The most effective teams challenge their security analysts to provide ideas to improve their efficiency and accuracy, and empower them to make changes in their processes and tools.
Lesson 5: Alerts without context are not actionable
Working within a SOC at an MSSP, we were often limited to performing security monitoring with the products that our customers purchased and deployed. As an analyst, it was common to see security alerts from products like Snort that had only a fragment of a packet captured and a vague signature for context. Alerts like this as rule were shoved into the ‘false positive’ bucket, though I frequently wondered how many of these were actually true positives that we simply were unable to confirm.
This is why a thorough network security monitoring (NSM) approach recommends full packet capture, host forensics, ETDR logs, app server logs, network analytics data, and other context to do security monitoring effectively. However, getting all of this stuff into your SIEM or log management solution is often difficult and impractical to do in a scalable way. Using automation, it’s quite easy to kick off an on-demand query for this data when the analyst needs it.
Lesson 6: Tribal knowledge is not scalable
When I was working in the SOC, I learned how to investigate security events by sitting next to a more experienced analyst and watching them work and talk through their thinking and processes. I also remember combing through numerous and endless blog posts and websites, trying to improve my skills on my own.
However, this is not the most efficient way for us as an industry to share knowledge, nor is it scalable. But finding a mentor in the security industry is tough. Unless you are already working in a formal capacity in this industry, how do you get access to this knowledge to start your career in defense?

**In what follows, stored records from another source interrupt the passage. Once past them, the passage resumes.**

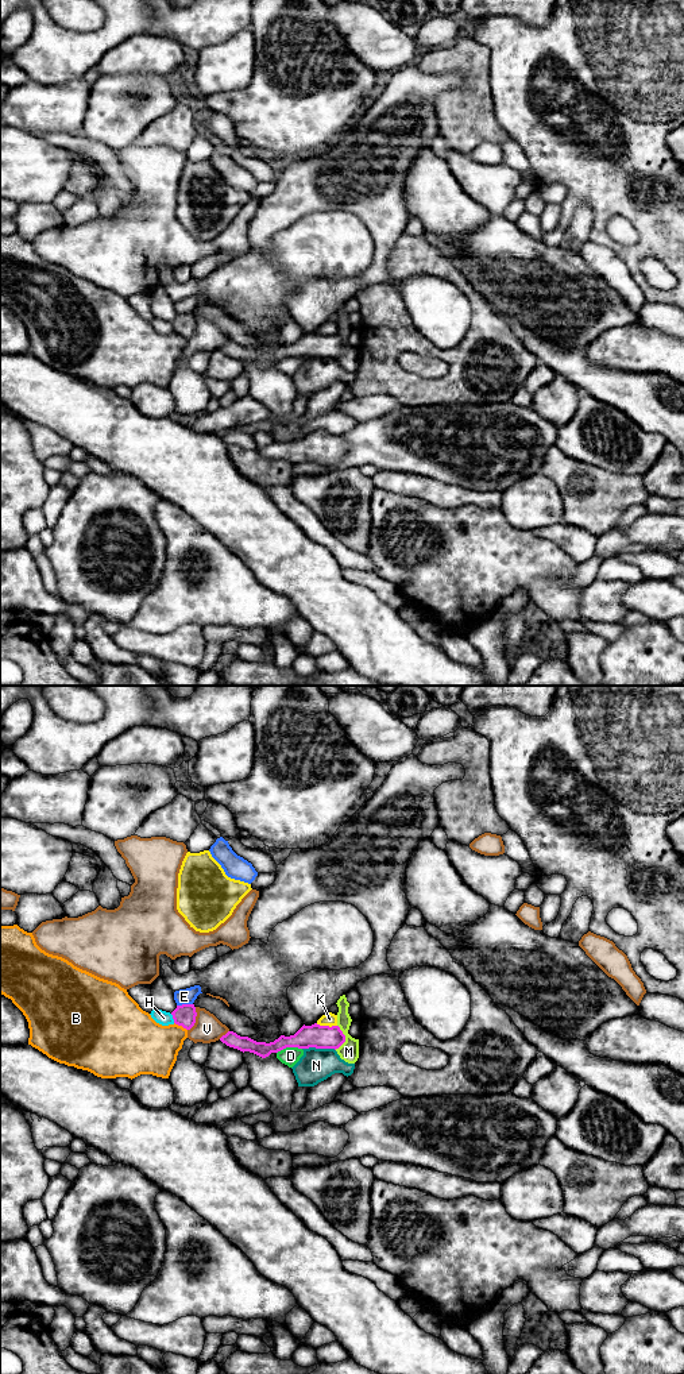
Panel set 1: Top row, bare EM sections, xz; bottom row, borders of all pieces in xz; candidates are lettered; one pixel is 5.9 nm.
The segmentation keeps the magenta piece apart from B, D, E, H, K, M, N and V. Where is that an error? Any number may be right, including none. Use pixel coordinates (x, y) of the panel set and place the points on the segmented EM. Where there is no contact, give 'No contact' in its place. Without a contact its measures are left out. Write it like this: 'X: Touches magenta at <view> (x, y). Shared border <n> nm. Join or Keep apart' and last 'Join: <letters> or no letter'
B: Touches magenta at xz (181, 1025). Shared border 90 nm. Keep apart
D: Touches magenta at xz (289, 1046). Shared border 160 nm. Keep apart
E: Touches magenta at xz (184, 1004). Shared border 100 nm. Keep apart
H: Touches magenta at xz (173, 1018). Shared border 60 nm. Keep apart
K: Touches magenta at xz (327, 1026). Shared border 130 nm. Keep apart
M: Touches magenta at xz (344, 1038). Shared border 150 nm. Keep apart
N: Touches magenta at xz (319, 1048). Shared border 200 nm. Keep apart
V: Touches magenta at xz (194, 1019). Shared border 150 nm. Keep apart
Join: no letter

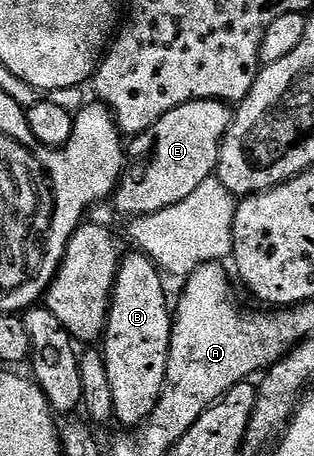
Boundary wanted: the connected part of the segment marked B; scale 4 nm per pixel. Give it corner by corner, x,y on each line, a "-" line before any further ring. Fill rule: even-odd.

As a community we need to create better ways of documenting and sharing our processes for incident handling and response.
Onwards: Implementing Better SOC Practices
There are a lot of great things that SOCs can accomplish that I’ve experienced first-hand, but at the same time there is a lot to be desired when it comes to operating at peak effectiveness. Companies don’t necessarily need a dedicated war room, but they do need the right people, processes and technologies in place to be effective.
From my years working within an SOC, it’s clear that in order to better integrate with the larger organization and provide more value, wider adoption of automation can help.